(11 years, 4 months ago)
Commons ChamberI am pleased to have this opportunity to debate the Transport Committee’s “Rail 2020” report, which we published in January. The report sets out our vision for the railway to the end of the decade. Our main focus was considering the Government’s plan to achieve efficiency savings of £3.5 billion by 2019, and its implications for passengers and taxpayers. Currently, the railway costs the taxpayer around £4 billion each year. These issues are highly relevant to today’s consideration of the departmental estimates.
It is important to put today’s debate into context. In many ways, the railway has been a success. The number of passenger journeys has almost doubled since privatisation from 735 million in 1994-95 to 1.6 billion in 2011-12; passenger miles travelled have doubled over the same period to 35.4 billion; and rail freight has expanded by over 60%, with 11.5% of freight now conveyed by rail. There has been investment in major projects such as Crossrail and Thameslink in London, with more ongoing or planned work to electrify 800 miles of track and improve rail services in the north with the northern hub.
Can the hon. Lady tell me whether she or her Committee have made any assessment of the “Rebuilding Rail” report, which says that we could reduce fares if we could reduce the fragmentation of the rail system by bringing the rail back into public ownership?
Addressing fares is an important matter, which I shall refer to later, although we have not specifically considered the report that the hon. Lady mentions.
An important aspect of our inquiry examined Government policy on franchising, particularly in relation to securing value for money. During our inquiry, franchising policy was thrown into disarray when the competition for the inter-city west coast franchise was cancelled as a result of major errors made by the Department for Transport. We published a report on that issue earlier in the year.
A number of serious mistakes were made by officials, but there were also policy failings for which past Ministers were ultimately responsible. The review of franchising that Richard Brown undertook at the request of the Department concluded that it was not sensible to let a 15-year contract for the west coast franchise without a break clause. He also drew attention to the difficulties caused by cutting back on resources while attempting to meet an ambitious timetable. The Department has now published a new timetable. The postponement in tendering for new franchises means a delay of 26 years, with consequential uncertainty for the industry and potential financial implications. I will return to that issue later.
Rail poses a number of policy challenges. Increasing numbers of passengers have led to overcrowding on some routes, and capacity constraints can rarely be resolved quickly or cheaply. It is also important to remember that rail investment is vital for regeneration as well as for relieving overcrowding. The provision of rolling stock is complicated and expensive. Fares are often too high and difficult to understand, and a wide variety of fares are often available for the same journey, from heavily discounted “advance purchase” tickets to very expensive “anytime” walk-on fares. The structure of the industry is complex, and there is suspicion that it creates opportunities for money to leak out of the system, some of it in the form of unjustified profits.
The rail subsidy peaked at £7 billion in 2007-08, and the previous Government asked Sir Roy McNulty to consider how to secure value for money.
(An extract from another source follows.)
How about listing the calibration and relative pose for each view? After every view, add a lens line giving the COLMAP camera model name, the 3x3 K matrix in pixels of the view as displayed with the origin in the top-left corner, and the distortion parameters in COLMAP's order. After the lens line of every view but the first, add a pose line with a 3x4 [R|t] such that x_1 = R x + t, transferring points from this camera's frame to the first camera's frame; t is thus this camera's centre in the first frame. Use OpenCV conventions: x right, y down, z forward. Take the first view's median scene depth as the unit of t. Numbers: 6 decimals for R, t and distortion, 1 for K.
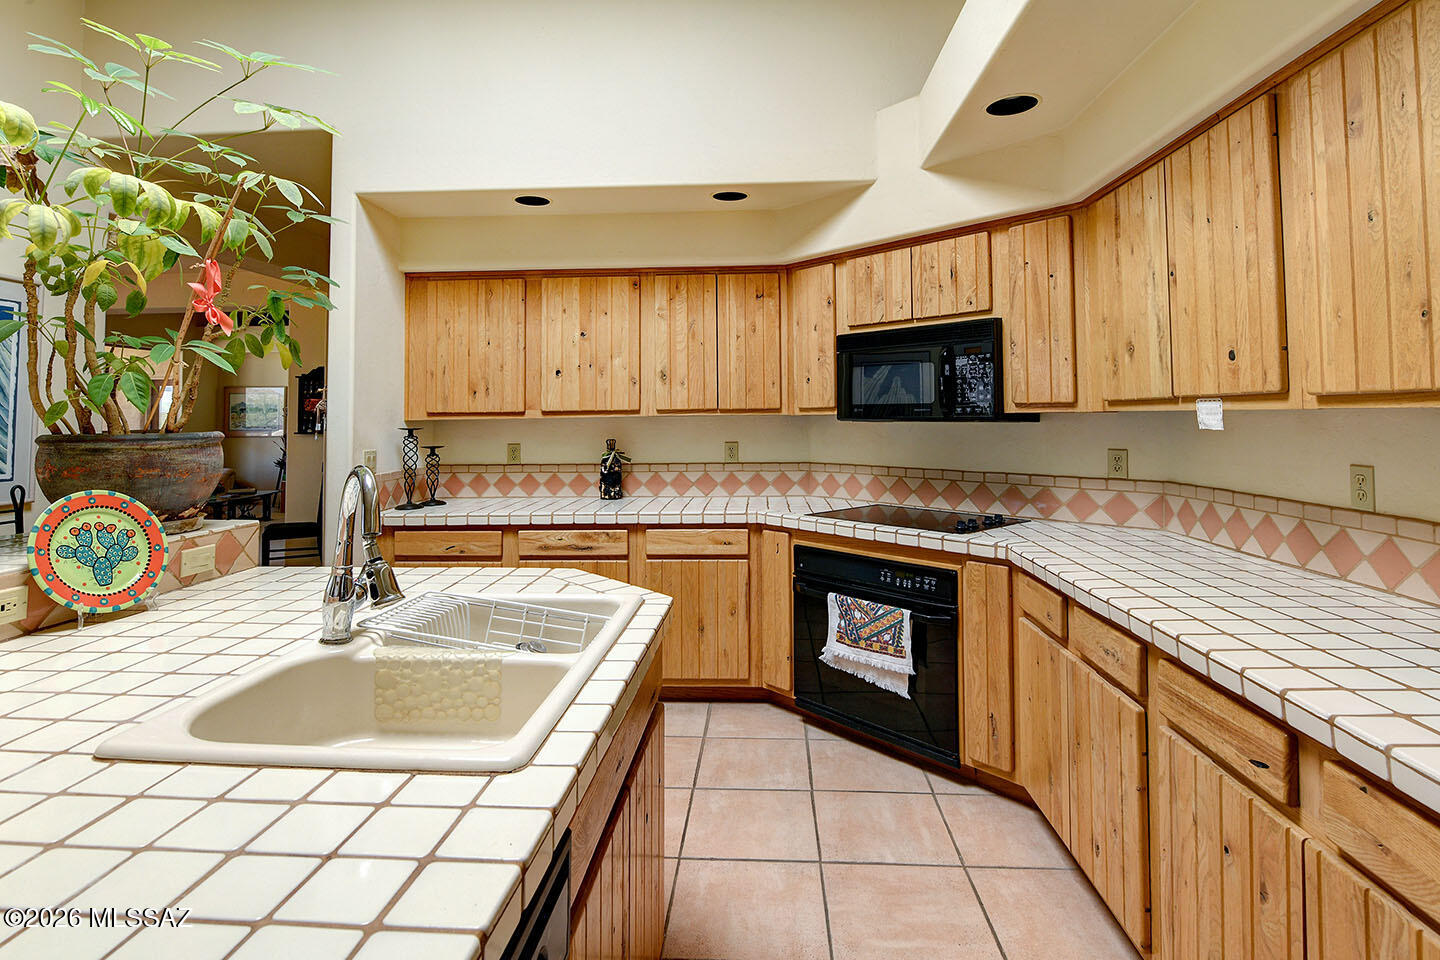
lens RADIAL K [[712.5, 0, 715.8], [0, 712.5, 395.6], [0, 0, 1]] dist [-0.001421, -0.000279]
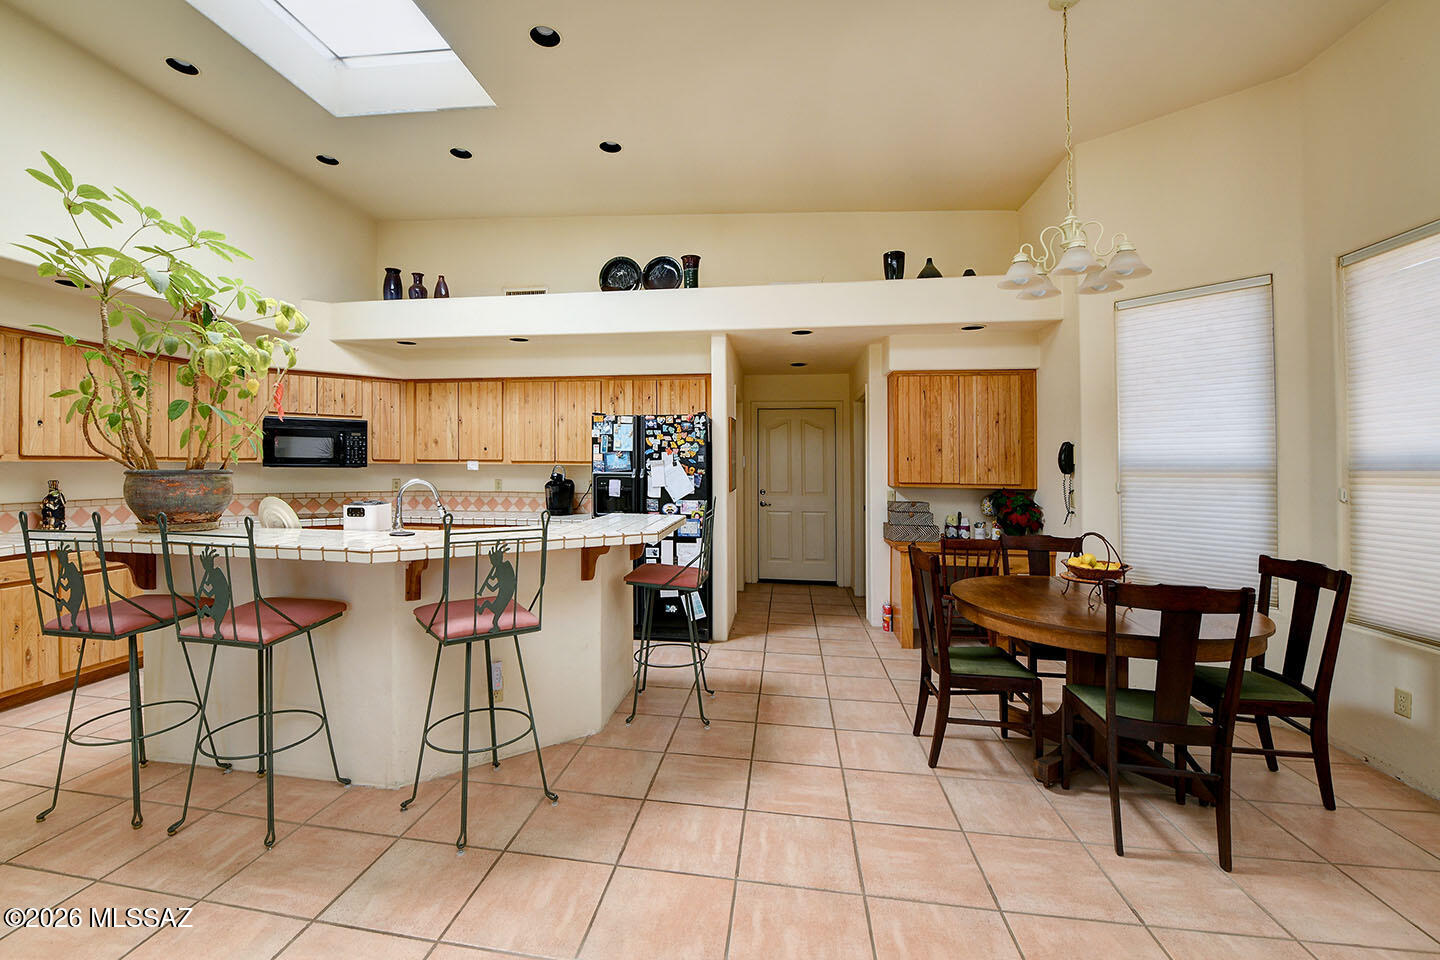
lens RADIAL K [[595.9, 0, 713.8], [0, 595.9, 471.4], [0, 0, 1]] dist [-0.004550, -0.000312]
pose [[0.051279, 0.002793, 0.998680, -1.299246], [-0.036923, 0.999318, -0.000899, 0.009118], [-0.998002, -0.036828, 0.051347, -0.169617]]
His report was published in 2011. His most striking conclusion was that there is a 40% efficiency gap between the UK railway and four European comparators: France, the Netherlands, Sweden and Switzerland. Reasons given for that disparity include the fragmentation of the rail industry, poor management, problems with franchising, and cultural factors. He made a wide range of recommendations aimed at achieving a 30% cost reduction in the industry by 2019.
Although the rail subsidy has fallen in recent years, it is higher now than in the years before privatisation. In real terms, the passenger railway costs 50% more than in the early 1990s, and there are a number of reasons for that. Increased demand has led to new capital projects and rolling stock.
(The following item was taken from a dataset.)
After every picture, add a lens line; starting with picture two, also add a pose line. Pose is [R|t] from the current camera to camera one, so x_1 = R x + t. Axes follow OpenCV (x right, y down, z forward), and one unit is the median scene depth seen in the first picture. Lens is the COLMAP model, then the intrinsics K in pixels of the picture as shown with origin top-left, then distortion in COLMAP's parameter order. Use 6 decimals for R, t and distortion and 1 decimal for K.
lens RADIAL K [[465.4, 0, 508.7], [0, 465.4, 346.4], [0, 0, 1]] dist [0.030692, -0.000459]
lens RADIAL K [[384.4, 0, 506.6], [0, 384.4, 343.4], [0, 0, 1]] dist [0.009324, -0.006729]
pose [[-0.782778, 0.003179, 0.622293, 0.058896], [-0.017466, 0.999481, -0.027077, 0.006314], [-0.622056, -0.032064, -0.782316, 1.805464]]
Having considered all the evidence before it, the Committee decided that McNulty’s proposed methods of achieving efficiencies should be given a chance, although some concerns were expressed. We felt that if the McNulty savings did not materialise, the arguments for more far-reaching structural changes would be compelling.
We have identified a number of issues that the Government must get right if the railway is to continue to grow and become more efficient. The McNulty recommendations include calls for ticket office hours to be reduced, for driver-only operating to be the norm, and for salary restraint. The Committee considers that any changes in staffing, terms and conditions and salaries should be made in the context of a wider programme of changes made throughout the industry and after full consultation with trades unions. Any changes in the numbers and duties of station staff should not be pursued solely to reduce costs, but should reflect changes in passenger ticket-buying behaviour, and should be designed to improve passengers’ experience at stations, including their perception of safety. We were very concerned about the possibility that reducing staffing at stations and on trains would make the railway less safe, particularly at night, and would deter women and vulnerable users from travelling by train.
Given that the train operating companies depend on public subsidies, does the hon. Lady agree that it is entirely wrong for those same companies to hand over an estimated 90% of their operating profits to shareholders, rather than reinvesting them in the staff and safety provisions to which she has referred?